Auf Nachfrage bei Annechristien Grevink vom Script heißt es wohl, das Ministerium habe diese Pläne nicht aufgegeben. Derzeit unternimmt der Service einen neuen Anlauf, um eine Übersicht sämtlicher nachhaltiger Schulprojekte zu erstellen. Das ist lobenswert, zeigt aber zugleich, dass mehr als zehn Jahre nach der Charta zur nachhaltigen Bildung noch immer keine nationale Anlaufstelle existiert, die so aufgestellt und ausgerüstet ist, dass sie alle Informationen und Initiativen zentral sammeln und auch fachlich begleiten kann. Dass also die ministerielle Organisation der grünen Projekte selbst alles andere als nachhaltig ist.

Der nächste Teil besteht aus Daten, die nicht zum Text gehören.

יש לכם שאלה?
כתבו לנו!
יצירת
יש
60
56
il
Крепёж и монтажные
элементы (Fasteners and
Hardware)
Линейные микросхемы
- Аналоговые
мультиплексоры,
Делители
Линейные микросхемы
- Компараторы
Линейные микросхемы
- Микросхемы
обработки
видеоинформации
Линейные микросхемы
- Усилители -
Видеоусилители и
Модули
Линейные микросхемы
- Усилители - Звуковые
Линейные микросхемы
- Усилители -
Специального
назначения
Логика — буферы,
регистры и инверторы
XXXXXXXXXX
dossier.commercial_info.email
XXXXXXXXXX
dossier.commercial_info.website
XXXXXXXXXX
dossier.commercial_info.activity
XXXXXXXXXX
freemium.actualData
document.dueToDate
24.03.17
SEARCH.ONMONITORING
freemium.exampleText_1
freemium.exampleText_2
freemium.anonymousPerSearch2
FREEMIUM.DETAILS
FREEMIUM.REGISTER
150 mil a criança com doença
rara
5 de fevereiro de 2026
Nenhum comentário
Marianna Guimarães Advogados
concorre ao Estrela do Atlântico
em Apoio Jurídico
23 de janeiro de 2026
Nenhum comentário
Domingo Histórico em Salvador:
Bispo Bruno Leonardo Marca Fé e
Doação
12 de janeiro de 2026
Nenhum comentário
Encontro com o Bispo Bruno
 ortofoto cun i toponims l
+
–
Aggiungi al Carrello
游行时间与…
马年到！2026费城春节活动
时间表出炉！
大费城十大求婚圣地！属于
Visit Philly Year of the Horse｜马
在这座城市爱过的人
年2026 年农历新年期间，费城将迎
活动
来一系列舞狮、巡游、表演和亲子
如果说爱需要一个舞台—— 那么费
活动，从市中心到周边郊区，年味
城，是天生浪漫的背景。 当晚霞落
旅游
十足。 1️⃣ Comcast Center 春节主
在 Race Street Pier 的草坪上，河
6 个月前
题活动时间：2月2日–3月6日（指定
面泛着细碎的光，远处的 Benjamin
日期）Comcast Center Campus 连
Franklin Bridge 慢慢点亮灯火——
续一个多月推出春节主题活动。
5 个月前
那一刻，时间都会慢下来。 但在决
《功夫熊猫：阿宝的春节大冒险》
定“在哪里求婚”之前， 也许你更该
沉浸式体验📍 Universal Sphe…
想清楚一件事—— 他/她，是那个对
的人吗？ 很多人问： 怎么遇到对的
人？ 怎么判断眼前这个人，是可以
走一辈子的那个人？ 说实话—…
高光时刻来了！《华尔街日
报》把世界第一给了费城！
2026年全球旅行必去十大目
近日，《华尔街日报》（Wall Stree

Der zuständigen Person im Script ist kein Vorwurf zu machen; sie ist nur teilweise freigestellt und Luxemburg hat mehr als 150 Grundschulen und über 30 öffentliche Sekundarschulen. Eine Person ist zu wenig, um eine landesweite Strategie zu koordinieren. „Unser Vorschlag war damals, in jeder Schule eine Person freizustellen, die die Koordination schulintern übernommen hätte, sowie es die Sicherheitsbeauftragte tun“, sagt Marco Breyer. Solche Ansätze gibt es in „grünen“ Vorreiterländern wie Dänemark und Norwegen.

Dazu braucht es aber neben einer Anlaufstelle in Script und Ministerium auch klare Verantwortlichkeiten in Sachen Nachhaltigkeit in anderen Bereichen, etwa in der Fortbildung oder Berufsausbildung. Bei der Medienerziehung ist die Professionalisierung im Gang, inzwischen gibt es einen Medien-Wettbewerb und Medienerziehung ist im Prinzip vorgesehen. Gleichwohl war bislang kein Budget dafür vorgesehen und in den Lehrplänen spielt das Thema weiterhin eine Nebenrolle.

Weil es an einer koordinierten Strategie mangelt, hängt die Umsetzung nachhaltiger Ideen umso stärker vom Engagement vor Ort ab. Motivierte Schulen und Lehrkräfte gibt es: Die Ganztagsschule Eis Schoul bringt Kindern Umweltzusammenhänge durch den Besuch pädagogischer Bauernhöfe näher. Eine Gruppe Schüler besuchte am Dienstag im Rahmen eines Aufklärungsprojekts Luxemburgs einziges verpackungsarmes Lebensmittelgeschäft Ouni. „Wir bekommen immer mehr Anfragen von Schulen, die Kinder unser Konzept zeigen wollen“, sagt Ouni-Geschäftsführer Stephan Kinsch. „Wichtig ist, dass Kinder Nachhaltigkeit konkret erleben.“

Den meistens Initiativen ist bis heute gemeinsam: Sie sind voll gutem Willen, setzten jedoch oft punktuell an. Es fehlt ein systematischer Ansatz. Und es fehlt eine pädagogisch-didaktische Herangehensweise, die, ohne Meinungen und Haltungen vorzugeben, auf Widersprüche hinweist. Die Regierung mag sich Nachhaltigkeit auf die Fahnen schreiben, aber wie nachhaltig ist ein Wirtschaftsmodell, das auf permanentem Wachstum aufbaut?

Kniffelig dürfte auch werden, Nachhaltigkeit transversal in den Lehrplänen zu verankern und dann in Unterrichtspraxis und Schulalltag einzubringen. Bisher ist der Werteunterricht Vie et société das einzige Fach, das dafür einen Platz vorsieht. Nicht nur, weil Lehrer sich ungern in ihr Fach hineinreden lassen, sondern weil sie ans Neutralitätsgebot gebunden sind. Sie dürfen Schüler nicht indoktrinieren. Wie aber sieht eine Umwelterziehung aus, die Lebens- und Handlungsweisen nicht vorschreibt, die Raum lässt für Dissens und Kontroverse und den Hype um Nachhaltigkeit auch kritisch reflektiert?